Purpose

The HTTP Purpose request header is an unofficial HTTP header indicating a prefetch or prerender request triggered by the browser's speculative loading mechanisms rather than direct user navigation.

Usage

The Purpose header signals to the server when a request originates from a prefetch or prerender action. Browsers send the header on requests triggered by <link rel="prefetch">, <link rel="prerender">, or the speculation rules API. Servers receiving this header distinguish speculative loads from actual user navigation, allowing them to skip analytics tracking, defer expensive personalization, or serve lighter responses for speculative requests.

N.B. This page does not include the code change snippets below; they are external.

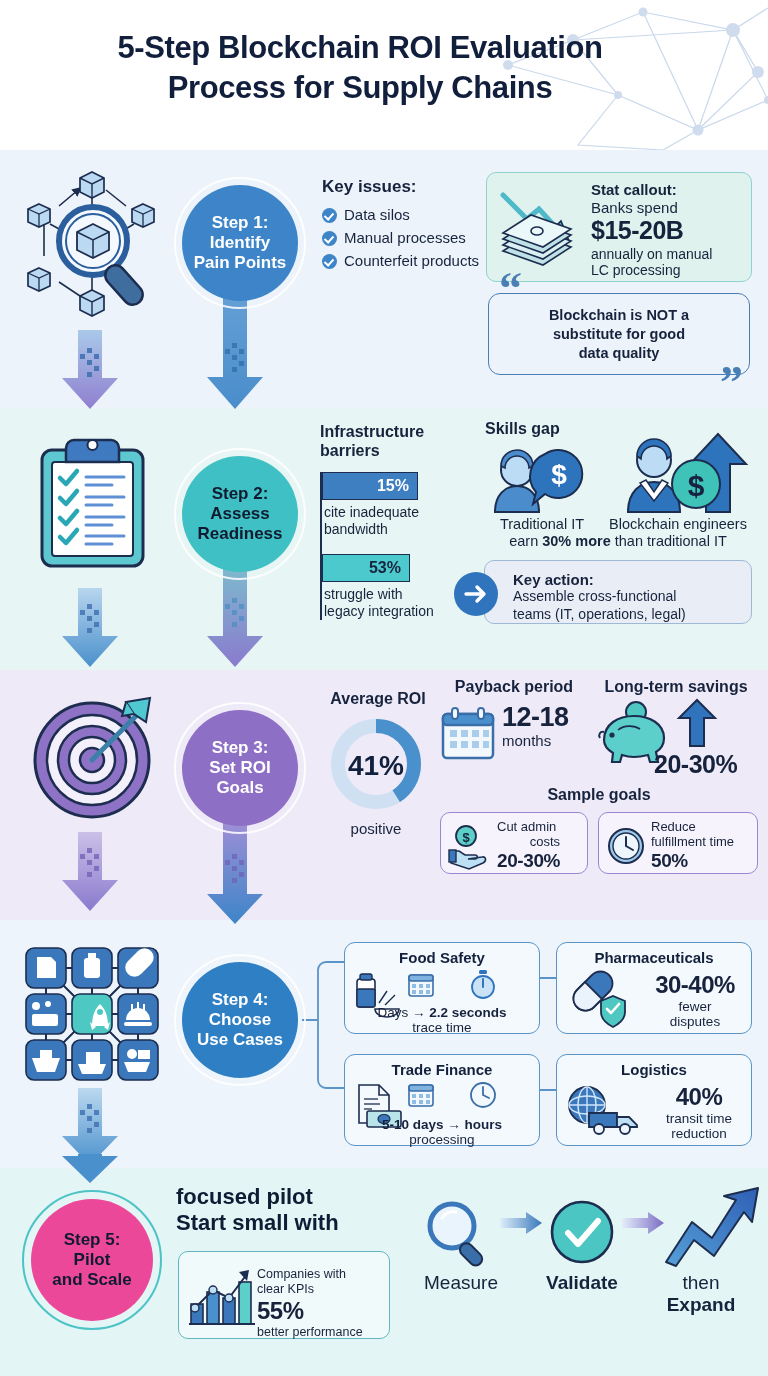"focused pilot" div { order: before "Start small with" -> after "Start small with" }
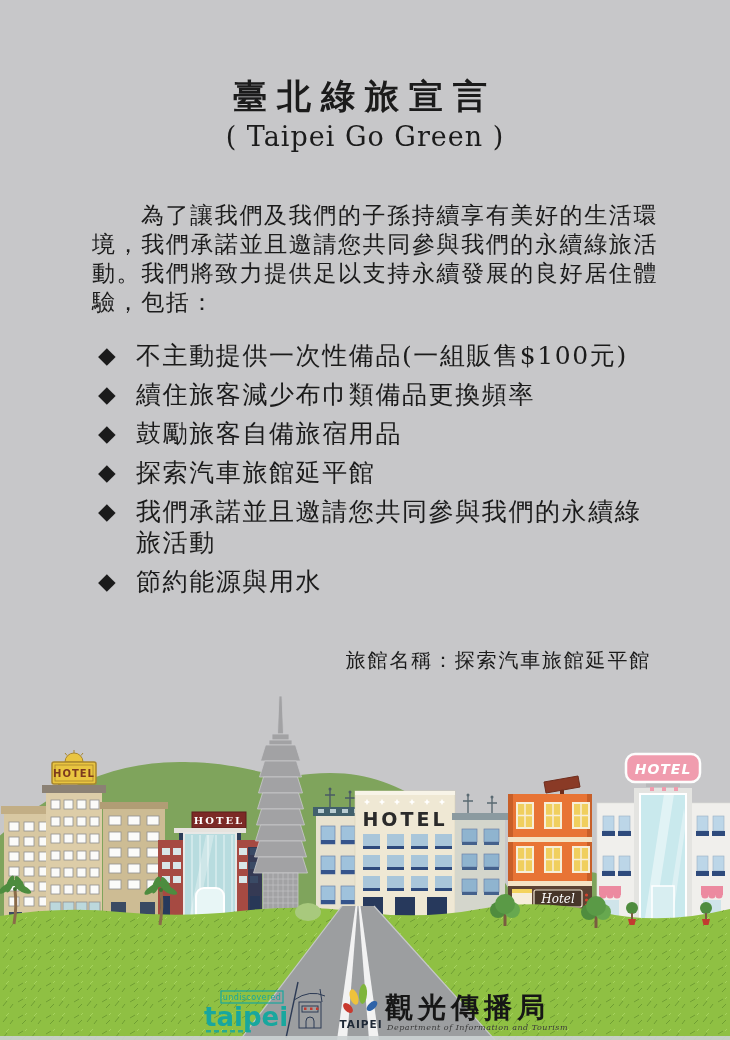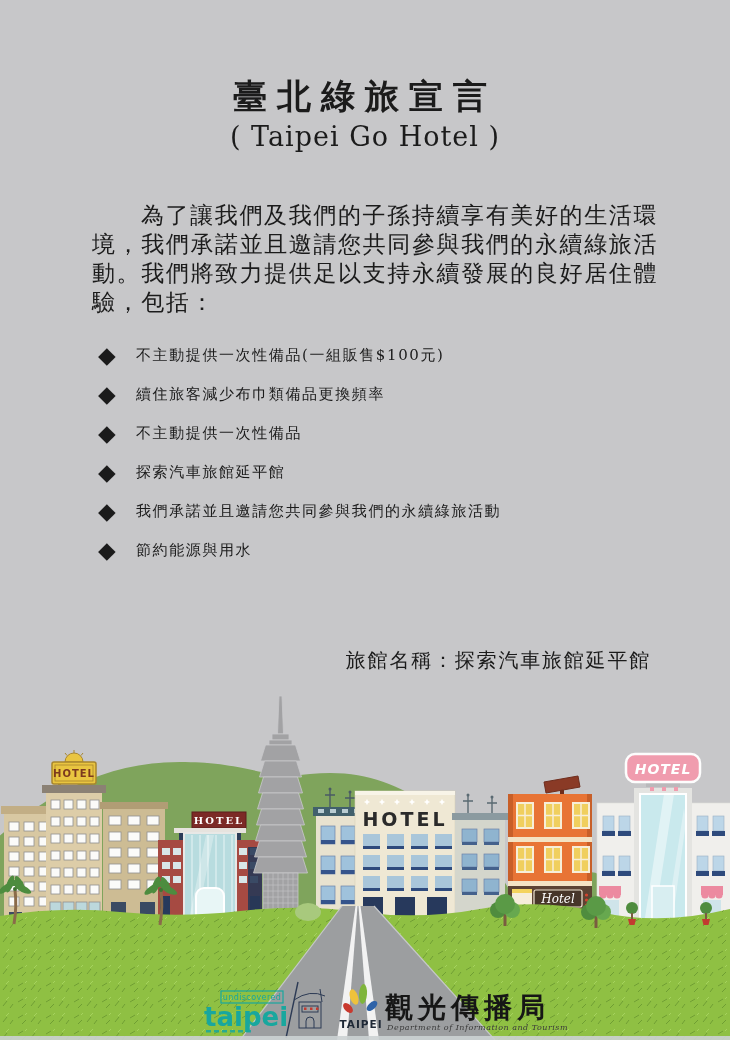"( Taipei Go Hotel )" div.subtitle { text: Hotel -> Green }
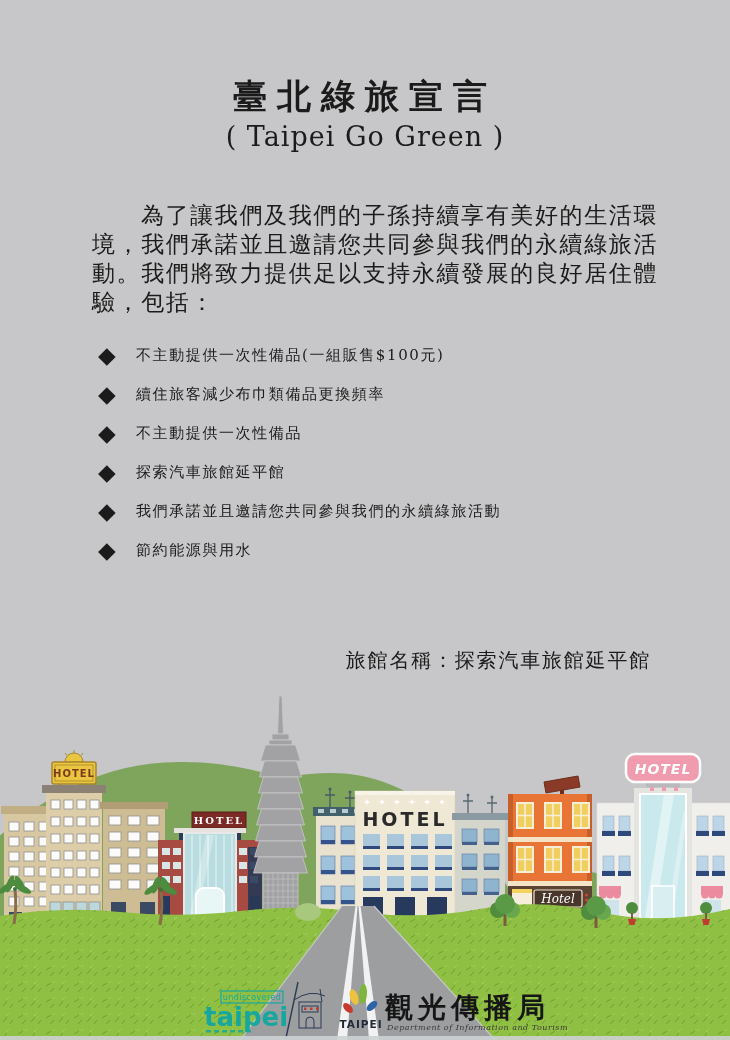"不主動提供一次性備品(一組販售$100元)" .ptxt { font-size: 15px -> 25px }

The header has a long history across browser engines. Firefox introduced X-Moz: prefetch. Safari adopted X-Purpose: prefetch, then dropped the X- prefix to Purpose: prefetch following IETF guidance on deprecating experimental header naming. Chrome adopted Purpose: prefetch as part of its NoState Prefetch implementation.

The Purpose header is being replaced by Sec-Purpose, which uses the Sec- prefix to prevent JavaScript from spoofing the value through fetch() or XMLHttpRequest. Chrome sent both Purpose and Sec-Purpose during a transition period. Chrome stopped sending Purpose, completing the migration to Sec-Purpose.

The Purpose header also conflicts with the CORS specification. Because Purpose is not a CORS safelisted header, prefetch requests to cross-origin resources trigger unnecessary preflight checks. The Sec- prefix on Sec-Purpose avoids this because Sec- prefixed headers are excluded from CORS processing.

Note

Firefox sends X-Moz: prefetch instead of Purpose. Firefox also supports Sec-Purpose. Server-side code detecting prefetch requests across browsers needs to check for Purpose, Sec-Purpose, and X-Moz headers.

Values

prefetch

The value prefetch indicates the browser is fetching a resource speculatively. This is the only defined value. Both prefetch and prerender requests send this same value in the Purpose header.

Example

A browser prefetching a page using the legacy header. Chrome stopped sending Purpose, but older Chromium-based browsers and some other implementations still include the header.

Purpose: prefetch

A Firefox browser prefetching a resource sends its vendor-specific header alongside Sec-Purpose.

X-Moz: prefetch
Sec-Purpose: prefetch

Server-side detection covering all browser implementations. Checking multiple header names ensures prefetch requests are identified regardless of browser.

Purpose: prefetch

Takeaway

The Purpose header identifies prefetch and prerender requests from the browser's speculative loading mechanisms. The header is being replaced by Sec-Purpose, which avoids CORS conflicts and prevents JavaScript spoofing through the Sec- prefix.